>>>>
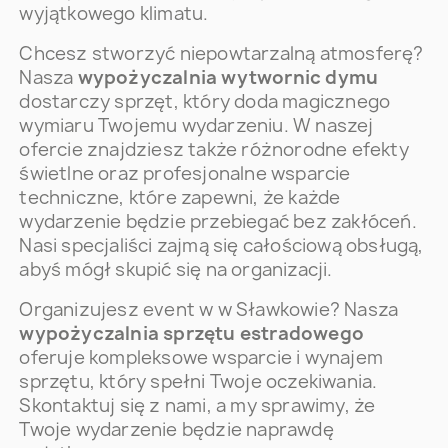
wyjątkowego klimatu.
Chcesz stworzyć niepowtarzalną atmosferę?
Nasza
wypożyczalnia wytwornic dymu
dostarczy sprzęt, który doda magicznego
wymiaru Twojemu wydarzeniu. W naszej
ofercie znajdziesz także różnorodne efekty
świetlne oraz profesjonalne wsparcie
techniczne, które zapewni, że każde
wydarzenie będzie przebiegać bez zakłóceń.
Nasi specjaliści zajmą się całościową obsługą,
abyś mógł skupić się na organizacji.
Organizujesz event w w Sławkowie? Nasza
wypożyczalnia sprzętu estradowego
oferuje kompleksowe wsparcie i wynajem
sprzętu, który spełni Twoje oczekiwania.
Skontaktuj się z nami, a my sprawimy, że
Twoje wydarzenie będzie naprawdę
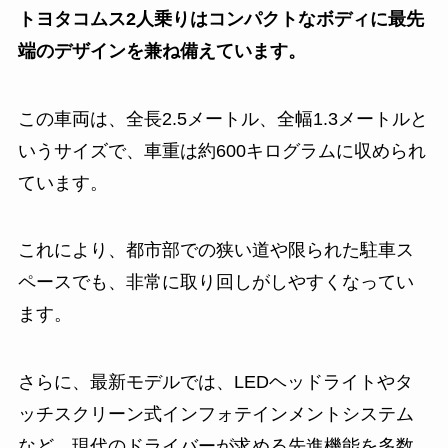
トヨタコムス2人乗りはコンパクトなボディに最先
端のデザインを兼ね備えています。
この車両は、全長2.5メートル、全幅1.3メートルと
いうサイズで、車重は約600キログラムに収められ
ています。
これにより、都市部での狭い道や限られた駐車ス
ペースでも、非常に取り回しがしやすくなってい
ます。
さらに、最新モデルでは、LEDヘッドライトやタ
ッチスクリーン式インフォテインメントシステム
など、現代のドライバーが求める先進機能を多数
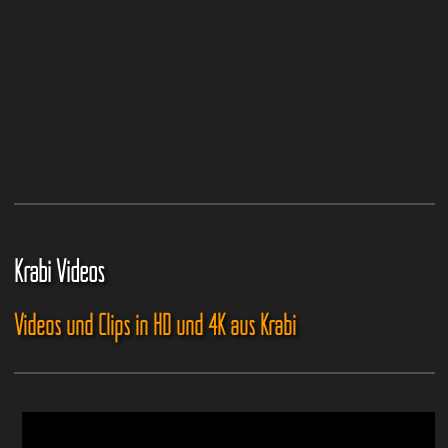
Krabi Videos
Videos und Clips in HD und 4K aus Krabi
<<<<
# [Action item]
Output the text read from all of the records above, line for line and unchanged. Leave out the pictures.

# [Answer to this problem]
wyjątkowego klimatu.
Chcesz stworzyć niepowtarzalną atmosferę?
Nasza
wypożyczalnia wytwornic dymu
dostarczy sprzęt, który doda magicznego
wymiaru Twojemu wydarzeniu. W naszej
ofercie znajdziesz także różnorodne efekty
świetlne oraz profesjonalne wsparcie
techniczne, które zapewni, że każde
wydarzenie będzie przebiegać bez zakłóceń.
Nasi specjaliści zajmą się całościową obsługą,
abyś mógł skupić się na organizacji.
Organizujesz event w w Sławkowie? Nasza
wypożyczalnia sprzętu estradowego
oferuje kompleksowe wsparcie i wynajem
sprzętu, który spełni Twoje oczekiwania.
Skontaktuj się z nami, a my sprawimy, że
Twoje wydarzenie będzie naprawdę
トヨタコムス2人乗りはコンパクトなボディに最先
端のデザインを兼ね備えています。
この車両は、全長2.5メートル、全幅1.3メートルと
いうサイズで、車重は約600キログラムに収められ
ています。
これにより、都市部での狭い道や限られた駐車ス
ペースでも、非常に取り回しがしやすくなってい
ます。
さらに、最新モデルでは、LEDヘッドライトやタ
ッチスクリーン式インフォテインメントシステム
など、現代のドライバーが求める先進機能を多数
Krabi Videos
Videos und Clips in HD und 4K aus Krabi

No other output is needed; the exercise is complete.